Study text:
Hope in the biblical language means “confident expectation.” It’s not wishful thinking. It’s not “Gosh, if only…” Instead, it’s “I’m not sure what God is going to do in this, but I’m absolutely sure of him and his perfect love.”
Oswald Chambers called this being “certain in our uncertainty.”[i]
Our hope, our confident expectation, is not in specific outcomes, specific timing, or in getting our way. Instead, our hope is in his perfect love, his total control over every situation that comes at us, and yes, even in his perfect timing.
When we place our confident expectation in the perfect love of our Heavenly Father, we are building our house of faith (trust) on rock… bedrock. And the deeper we drive our foundation anchors into that bedrock of his perfect love, the more unshakable is our trust. Our circumstances may or may not change; that is not the issue. Our hearts will change, and with that change, our trust will overflow, and we will not just “grit our teeth and get through it.” We will soar through the problem.
But those who hope in the LORD will renew their strength. They will soar on wings like eagles; they will run and not grow weary, they will walk and not be faint. (Isa. 40:31)
Even the muck of ordinary, day-to-day living loses its bite when viewed through the prism of confident expectation.
The Samaritan woman at the well must have lost all hope. Five husbands? No doubt, she was an outcast in her village. No chance for a future… no reason to hope. But an encounter with Jesus changed all of that.
Jesus answered her, “If you knew the gift of God and who it is that asks you for a drink, you would have asked him and he would have given you living water.” “Sir,” the woman said, “you have nothing to draw with and the well is deep.” Jesus answered, “Everyone who drinks this water will be thirsty again, but whoever drinks the water I give him will never thirst. Indeed, the water I give him will become in him a spring of water welling up to eternal life.” (John 4:10-14)
Can’t you just see her looking at this seemingly ordinary man and then looking down at the deep well? Imagine her feeling the pain of her hopeless situation, looking back at Jesus and saying, “The well of my lost hope is too deep for you to help me. And you don’t even have a bucket! You can’t change my circumstances.”
I’ve said that to Jesus myself. “This is too complicated. They (or it) have the control. Even you can’t help me with this.”
In his reply, Jesus was telling the woman not to put her hope in ordinary water—in a change in her circumstances or human intervention—but to put her hope in his ability to change her heart and to bring joy in and through her trials. And with that kind of confident expectation placed in Jesus, not only would she regain her hope, her heart would overflow with newfound joy! A changed life.
May the God of hope fill you with all joy and peace as you trust in him, so that you may overflow with hope by the power of the Holy Spirit. (Rom. 15:13)
Can Jesus do that for you? You better believe he can. He can do it “immeasurably, abundantly” more than anything you can ask for or even imagine asking for (Eph. 3:20). But only when we transfer our hope from our—or, someone else’s—ability to change and/or control our circumstances to his ability to soar through the trials in our lives and place us on the rock of his hope.
[i] Oswald Chambers, My Utmost For His Highest, April 29.

Material supplied:

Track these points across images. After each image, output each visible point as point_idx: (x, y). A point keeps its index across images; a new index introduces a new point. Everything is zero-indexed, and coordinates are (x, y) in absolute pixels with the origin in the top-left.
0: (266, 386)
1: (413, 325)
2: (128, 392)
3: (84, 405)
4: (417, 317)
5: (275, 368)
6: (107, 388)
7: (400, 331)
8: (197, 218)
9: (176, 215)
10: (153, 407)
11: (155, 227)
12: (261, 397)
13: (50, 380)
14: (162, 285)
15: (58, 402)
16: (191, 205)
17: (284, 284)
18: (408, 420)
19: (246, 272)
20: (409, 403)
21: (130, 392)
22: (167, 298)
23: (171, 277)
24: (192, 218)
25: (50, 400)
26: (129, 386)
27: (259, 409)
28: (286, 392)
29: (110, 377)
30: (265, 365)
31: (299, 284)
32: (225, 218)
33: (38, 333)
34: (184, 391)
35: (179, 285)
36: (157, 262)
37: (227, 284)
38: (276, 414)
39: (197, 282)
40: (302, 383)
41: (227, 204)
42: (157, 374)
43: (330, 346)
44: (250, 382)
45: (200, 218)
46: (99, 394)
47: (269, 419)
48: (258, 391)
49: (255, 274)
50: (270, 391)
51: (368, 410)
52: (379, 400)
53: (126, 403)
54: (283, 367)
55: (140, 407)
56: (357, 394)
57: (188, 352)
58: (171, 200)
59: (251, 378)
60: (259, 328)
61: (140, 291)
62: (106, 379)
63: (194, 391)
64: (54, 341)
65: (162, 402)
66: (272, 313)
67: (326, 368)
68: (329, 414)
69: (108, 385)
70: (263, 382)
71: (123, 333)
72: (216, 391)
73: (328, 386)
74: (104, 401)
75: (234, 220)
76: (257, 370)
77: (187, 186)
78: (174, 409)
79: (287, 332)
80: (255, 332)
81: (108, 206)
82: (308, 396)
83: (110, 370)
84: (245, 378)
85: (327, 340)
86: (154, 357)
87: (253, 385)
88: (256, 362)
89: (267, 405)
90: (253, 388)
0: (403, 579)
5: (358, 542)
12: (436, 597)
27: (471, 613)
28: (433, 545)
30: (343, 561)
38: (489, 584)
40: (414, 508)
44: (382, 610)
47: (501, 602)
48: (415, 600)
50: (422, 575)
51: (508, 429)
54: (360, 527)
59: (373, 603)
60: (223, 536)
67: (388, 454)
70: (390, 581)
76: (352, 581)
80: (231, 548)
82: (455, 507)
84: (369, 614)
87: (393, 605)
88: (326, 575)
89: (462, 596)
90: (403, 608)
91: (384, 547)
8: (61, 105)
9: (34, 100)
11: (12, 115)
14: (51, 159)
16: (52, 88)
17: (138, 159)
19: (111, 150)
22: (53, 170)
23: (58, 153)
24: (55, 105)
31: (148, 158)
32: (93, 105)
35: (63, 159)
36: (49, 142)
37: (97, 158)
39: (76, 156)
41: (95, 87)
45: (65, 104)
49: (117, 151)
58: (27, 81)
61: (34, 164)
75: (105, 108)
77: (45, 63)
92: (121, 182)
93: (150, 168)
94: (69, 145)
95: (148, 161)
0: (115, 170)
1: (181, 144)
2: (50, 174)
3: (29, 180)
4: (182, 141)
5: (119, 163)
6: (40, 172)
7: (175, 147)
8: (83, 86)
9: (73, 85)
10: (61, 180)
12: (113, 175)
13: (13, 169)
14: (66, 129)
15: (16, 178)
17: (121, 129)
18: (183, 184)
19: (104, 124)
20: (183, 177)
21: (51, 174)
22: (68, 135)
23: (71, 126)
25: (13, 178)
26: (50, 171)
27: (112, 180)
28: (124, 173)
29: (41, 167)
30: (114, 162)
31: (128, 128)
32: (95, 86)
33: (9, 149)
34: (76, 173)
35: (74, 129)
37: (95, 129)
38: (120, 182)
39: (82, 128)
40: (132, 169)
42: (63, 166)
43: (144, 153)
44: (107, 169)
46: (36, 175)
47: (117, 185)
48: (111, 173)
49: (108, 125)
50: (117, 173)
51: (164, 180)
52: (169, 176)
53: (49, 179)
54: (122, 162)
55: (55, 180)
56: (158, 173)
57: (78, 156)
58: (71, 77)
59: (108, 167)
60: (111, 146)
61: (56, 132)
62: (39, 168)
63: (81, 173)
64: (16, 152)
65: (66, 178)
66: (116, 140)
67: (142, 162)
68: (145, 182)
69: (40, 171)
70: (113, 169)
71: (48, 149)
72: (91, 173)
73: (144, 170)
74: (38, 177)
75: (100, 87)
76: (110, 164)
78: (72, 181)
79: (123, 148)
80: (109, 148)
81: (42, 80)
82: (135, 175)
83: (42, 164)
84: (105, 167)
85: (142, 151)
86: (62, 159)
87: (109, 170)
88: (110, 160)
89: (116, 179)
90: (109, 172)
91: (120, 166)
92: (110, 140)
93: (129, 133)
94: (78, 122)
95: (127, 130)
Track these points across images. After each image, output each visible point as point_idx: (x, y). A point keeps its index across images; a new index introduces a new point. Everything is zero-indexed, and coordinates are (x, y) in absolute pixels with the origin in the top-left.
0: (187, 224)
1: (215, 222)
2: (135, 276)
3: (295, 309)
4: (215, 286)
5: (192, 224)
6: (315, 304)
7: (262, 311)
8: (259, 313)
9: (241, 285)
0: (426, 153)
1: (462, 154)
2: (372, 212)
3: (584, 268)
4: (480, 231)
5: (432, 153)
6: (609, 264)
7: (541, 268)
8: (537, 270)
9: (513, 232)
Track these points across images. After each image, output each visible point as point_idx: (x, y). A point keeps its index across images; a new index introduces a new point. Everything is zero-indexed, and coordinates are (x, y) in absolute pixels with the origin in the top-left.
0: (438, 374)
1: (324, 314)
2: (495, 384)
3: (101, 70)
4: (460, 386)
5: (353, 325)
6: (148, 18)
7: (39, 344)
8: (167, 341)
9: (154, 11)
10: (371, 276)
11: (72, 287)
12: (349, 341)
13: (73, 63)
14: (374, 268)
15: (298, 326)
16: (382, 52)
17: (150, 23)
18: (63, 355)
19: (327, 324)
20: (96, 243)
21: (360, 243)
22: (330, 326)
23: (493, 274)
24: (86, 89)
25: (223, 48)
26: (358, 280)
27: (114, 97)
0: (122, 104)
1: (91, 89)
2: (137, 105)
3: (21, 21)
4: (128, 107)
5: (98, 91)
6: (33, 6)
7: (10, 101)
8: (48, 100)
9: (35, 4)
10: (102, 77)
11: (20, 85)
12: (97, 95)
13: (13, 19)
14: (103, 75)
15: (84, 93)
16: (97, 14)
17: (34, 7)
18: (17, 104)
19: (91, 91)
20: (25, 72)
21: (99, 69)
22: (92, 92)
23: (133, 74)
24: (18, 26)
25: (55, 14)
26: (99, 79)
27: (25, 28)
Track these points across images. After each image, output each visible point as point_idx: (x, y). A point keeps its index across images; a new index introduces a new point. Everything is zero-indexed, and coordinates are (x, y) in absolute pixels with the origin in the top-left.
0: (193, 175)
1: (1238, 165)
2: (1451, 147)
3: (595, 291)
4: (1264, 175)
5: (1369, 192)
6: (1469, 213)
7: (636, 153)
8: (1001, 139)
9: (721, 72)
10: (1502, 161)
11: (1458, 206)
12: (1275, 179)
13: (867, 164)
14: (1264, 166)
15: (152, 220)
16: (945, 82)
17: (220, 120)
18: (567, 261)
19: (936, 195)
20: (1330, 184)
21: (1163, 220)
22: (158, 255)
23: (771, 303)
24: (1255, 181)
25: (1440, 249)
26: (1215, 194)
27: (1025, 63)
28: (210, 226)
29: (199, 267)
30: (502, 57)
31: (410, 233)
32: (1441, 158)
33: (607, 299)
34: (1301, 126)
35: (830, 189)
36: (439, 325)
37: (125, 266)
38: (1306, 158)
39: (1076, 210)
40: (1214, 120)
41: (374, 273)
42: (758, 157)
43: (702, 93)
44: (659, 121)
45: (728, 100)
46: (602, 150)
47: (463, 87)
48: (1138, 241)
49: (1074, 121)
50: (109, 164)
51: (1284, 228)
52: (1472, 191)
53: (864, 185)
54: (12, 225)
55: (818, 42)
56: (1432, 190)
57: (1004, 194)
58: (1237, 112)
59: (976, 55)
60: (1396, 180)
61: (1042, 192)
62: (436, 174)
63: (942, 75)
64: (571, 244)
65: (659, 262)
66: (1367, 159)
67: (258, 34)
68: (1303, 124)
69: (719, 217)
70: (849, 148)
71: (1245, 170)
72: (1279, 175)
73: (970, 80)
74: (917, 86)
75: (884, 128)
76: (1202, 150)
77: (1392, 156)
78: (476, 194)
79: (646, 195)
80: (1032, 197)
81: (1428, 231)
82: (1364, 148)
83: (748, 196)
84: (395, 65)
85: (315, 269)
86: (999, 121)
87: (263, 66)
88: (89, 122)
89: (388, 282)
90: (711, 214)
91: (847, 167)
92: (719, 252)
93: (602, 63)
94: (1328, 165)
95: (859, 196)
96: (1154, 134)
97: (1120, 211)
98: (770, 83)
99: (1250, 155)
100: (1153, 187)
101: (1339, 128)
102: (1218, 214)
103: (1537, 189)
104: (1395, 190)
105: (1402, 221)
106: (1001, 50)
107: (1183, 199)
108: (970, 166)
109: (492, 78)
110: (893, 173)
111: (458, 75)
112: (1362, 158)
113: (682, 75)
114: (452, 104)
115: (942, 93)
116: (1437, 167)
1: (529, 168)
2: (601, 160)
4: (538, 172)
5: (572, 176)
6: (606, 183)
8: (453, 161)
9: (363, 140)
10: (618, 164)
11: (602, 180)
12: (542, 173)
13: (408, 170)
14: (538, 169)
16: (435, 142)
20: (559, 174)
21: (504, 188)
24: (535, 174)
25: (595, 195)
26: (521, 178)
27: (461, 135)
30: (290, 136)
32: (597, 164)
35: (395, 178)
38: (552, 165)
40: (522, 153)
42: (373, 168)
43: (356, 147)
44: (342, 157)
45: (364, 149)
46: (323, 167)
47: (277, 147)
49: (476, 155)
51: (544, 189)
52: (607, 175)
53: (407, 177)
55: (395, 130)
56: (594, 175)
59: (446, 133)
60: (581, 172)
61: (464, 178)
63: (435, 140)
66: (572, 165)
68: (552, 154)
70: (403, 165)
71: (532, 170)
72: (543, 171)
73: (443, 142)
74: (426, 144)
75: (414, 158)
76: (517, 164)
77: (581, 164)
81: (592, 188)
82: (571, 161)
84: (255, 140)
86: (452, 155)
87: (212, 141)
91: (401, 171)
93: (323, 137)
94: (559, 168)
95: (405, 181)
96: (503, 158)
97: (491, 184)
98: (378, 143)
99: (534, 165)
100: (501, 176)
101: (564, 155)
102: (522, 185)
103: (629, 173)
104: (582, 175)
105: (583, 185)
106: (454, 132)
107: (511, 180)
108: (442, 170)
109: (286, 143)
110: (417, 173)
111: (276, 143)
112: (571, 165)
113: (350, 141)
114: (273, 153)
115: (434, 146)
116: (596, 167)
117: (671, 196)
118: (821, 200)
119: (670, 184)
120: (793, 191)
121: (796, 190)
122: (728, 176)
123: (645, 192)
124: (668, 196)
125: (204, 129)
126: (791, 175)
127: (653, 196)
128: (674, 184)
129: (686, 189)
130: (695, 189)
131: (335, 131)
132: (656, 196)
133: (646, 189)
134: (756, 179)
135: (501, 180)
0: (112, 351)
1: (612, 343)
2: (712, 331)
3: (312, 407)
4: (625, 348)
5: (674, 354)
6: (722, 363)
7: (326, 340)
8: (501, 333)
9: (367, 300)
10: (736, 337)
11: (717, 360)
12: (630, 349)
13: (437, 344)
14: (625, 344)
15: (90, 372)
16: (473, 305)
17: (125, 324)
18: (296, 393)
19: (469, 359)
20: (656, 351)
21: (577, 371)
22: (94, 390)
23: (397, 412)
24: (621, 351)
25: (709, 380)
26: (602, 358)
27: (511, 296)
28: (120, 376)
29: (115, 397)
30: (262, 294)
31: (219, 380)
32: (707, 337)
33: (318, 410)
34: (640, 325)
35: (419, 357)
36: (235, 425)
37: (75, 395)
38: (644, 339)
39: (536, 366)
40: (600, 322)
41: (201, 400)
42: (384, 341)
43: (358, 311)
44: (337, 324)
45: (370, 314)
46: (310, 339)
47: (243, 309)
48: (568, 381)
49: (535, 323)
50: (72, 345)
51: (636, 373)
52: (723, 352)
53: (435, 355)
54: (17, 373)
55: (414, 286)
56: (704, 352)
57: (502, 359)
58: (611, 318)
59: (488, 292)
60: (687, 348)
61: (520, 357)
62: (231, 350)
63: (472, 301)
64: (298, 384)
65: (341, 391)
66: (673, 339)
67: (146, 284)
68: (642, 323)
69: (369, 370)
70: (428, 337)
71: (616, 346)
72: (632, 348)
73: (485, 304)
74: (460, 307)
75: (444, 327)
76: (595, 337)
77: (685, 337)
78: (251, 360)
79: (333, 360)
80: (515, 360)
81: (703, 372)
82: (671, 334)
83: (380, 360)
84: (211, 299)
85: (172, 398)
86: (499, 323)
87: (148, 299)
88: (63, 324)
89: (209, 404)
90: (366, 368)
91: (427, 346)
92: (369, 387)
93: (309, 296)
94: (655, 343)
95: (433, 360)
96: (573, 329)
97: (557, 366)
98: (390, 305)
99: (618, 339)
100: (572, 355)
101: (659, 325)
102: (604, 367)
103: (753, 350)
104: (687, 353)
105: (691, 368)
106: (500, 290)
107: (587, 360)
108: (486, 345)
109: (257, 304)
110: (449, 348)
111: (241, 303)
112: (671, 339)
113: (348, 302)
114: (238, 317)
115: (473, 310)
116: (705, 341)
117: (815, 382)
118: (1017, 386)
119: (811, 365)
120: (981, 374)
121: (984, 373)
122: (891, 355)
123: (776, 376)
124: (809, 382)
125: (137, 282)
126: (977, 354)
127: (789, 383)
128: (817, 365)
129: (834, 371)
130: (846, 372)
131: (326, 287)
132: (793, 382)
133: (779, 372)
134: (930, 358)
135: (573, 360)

Assigned task 1:
State whether each statement agrees with the text on hope, answering yes or no and quoting the deciding words: (a) Hope in the biblical language means "confident expectation." (b) Our hope is placed in specific outcomes and specific timing. (c) Oswald Chambers described this as being "certain in our uncertainty."
Assigned task 2:
In the text on hope, what date is given for the cited entry of Oswald Chambers's My Utmost For His Highest?
Assigned task 3:
Translate this sentence from the text on hope into Spanish: "Even the muck of ordinary, day-to-day living loses its bite when viewed through the prism of confident expectation."

Expected answer 1:
(a) Yes: "Hope in the biblical language means “confident expectation.”"
(b) No: "Our hope, our confident expectation, is not in specific outcomes, specific timing, or in getting our way."
(c) Yes: "Oswald Chambers called this being “certain in our uncertainty.”"

Expected answer 2:
April 29.

Expected answer 3:
Incluso el fango de la vida ordinaria y cotidiana pierde su filo cuando se contempla a través del prisma de la expectativa confiada.